In 2004, 24 people committed suicide by jumping into the sea on the Golden Gate Bridge. Director Eric Steele and his crew captured real footage on both ends of the bridge. They also interviewed the family and friends of the unsuccessful and the deceased to make the documentary The Bridge.
This film is mind blowing. This shock comes not only from the shock of seeing death up close, but also from the indifference of the world when misfortune occurs. For those around the deceased, the event of suicide seems inevitable and doomed. This is of course an illusion caused by the helplessness of the people. In any case, the event was accepted, albeit with sentimentality, anger, or a little relief.
The film tells of two kinds of pain. The first type of suffering is the one suffered by suicide because of mental illness. The second is more common and is determined by the isolation of life. Isolation, deep estrangement between the deceased and relatives and friends, incomprehension of suicide. Or the former pain also comes from the latter.
There is an air of absurdity in the seriousness of the film. The father of Kevin, a teenager who attempted suicide, said in an interview: "They told me on the phone that he (Kevin) jumped off the Golden Gate Bridge, but he was still alive. I thought, maybe they were just comforting me so that I wouldn't be there.

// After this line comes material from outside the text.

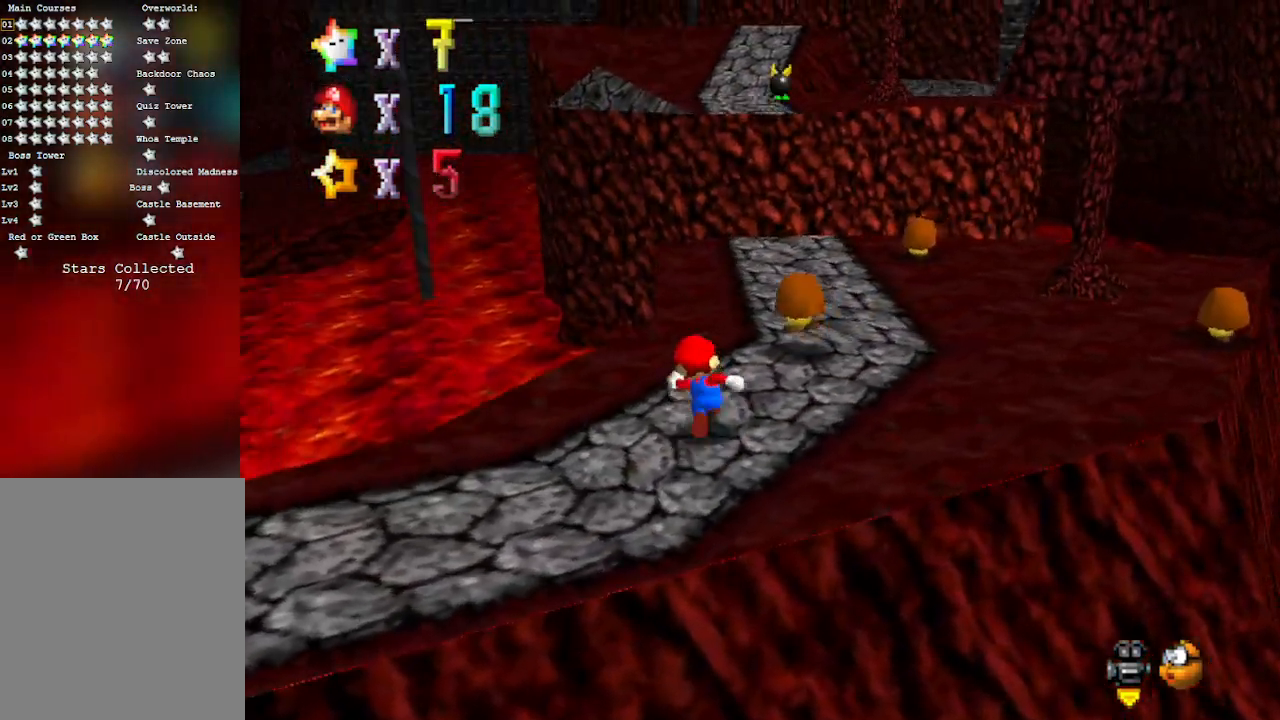
{"buttons": ["A"], "left_stick": "down-right", "events": [[100, "A", "down"], [283, "left_stick", "right"], [383, "left_stick", "down-right"]]}
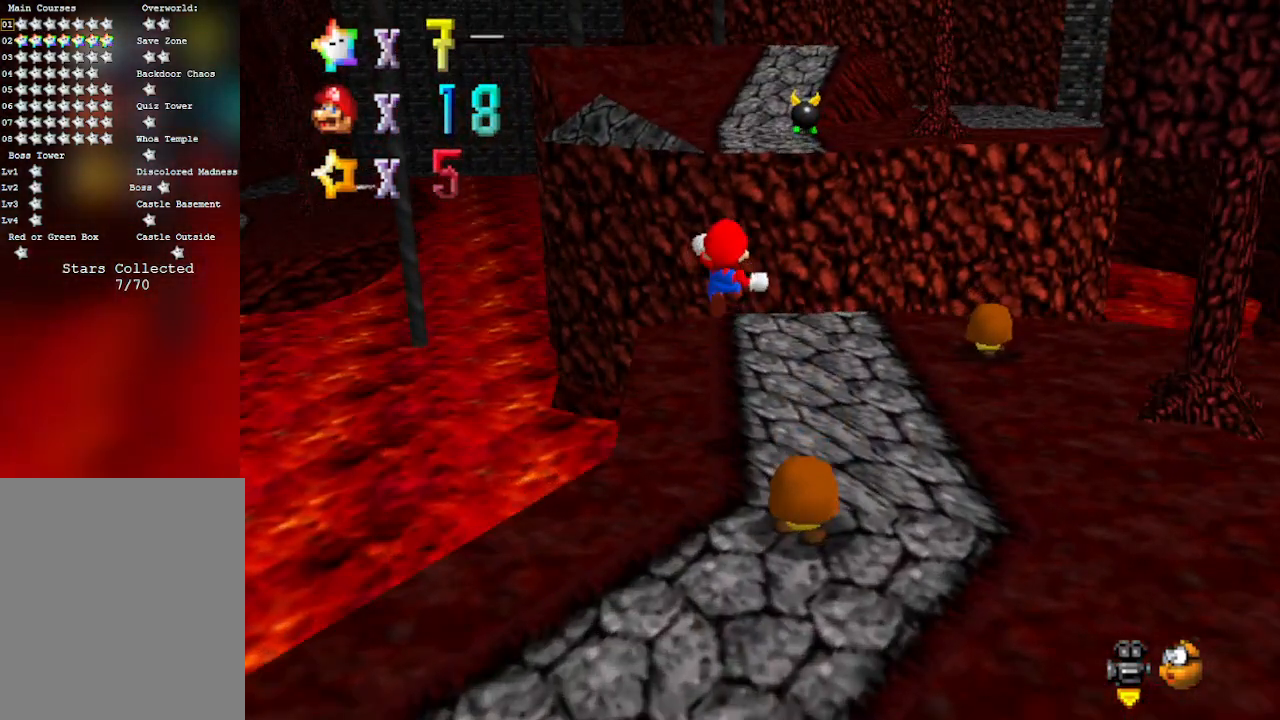
{"buttons": [], "left_stick": "center", "events": [[50, "A", "up"], [500, "left_stick", "center"]]}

There was a car accident on the way to see his son's twisted body." And Kevin was crying on the bridge before jumping into the sea, but a German woman asked him to help him take pictures... Camus once said: "Absurdity is an encounter." The absurdity in the film , it is the encounter between the numb daily life and the emotional and broken spirit. Perhaps this is one of the things suicides prepare for before they die: to separate their lives from the everyday world and people—and thus avoid the absurd.
As for why the Golden Gate Bridge has become a suicide mecca in the United States, I think nature has a lot to do with its environment: jumping into the blue ocean symbolizes a kind of return, and the grandeur of the Golden Gate Bridge also magnifies the end of life.
At the end of the film, a man with long hair and a black leather jacket is standing on the railing of the bridge, his arms raised to the sides and falling backwards. It feels like the whole world is tilted. That picture is full of romance, of course, except for the protagonist there, no one knows what kind of loss, madness and sadness are hidden behind this picture.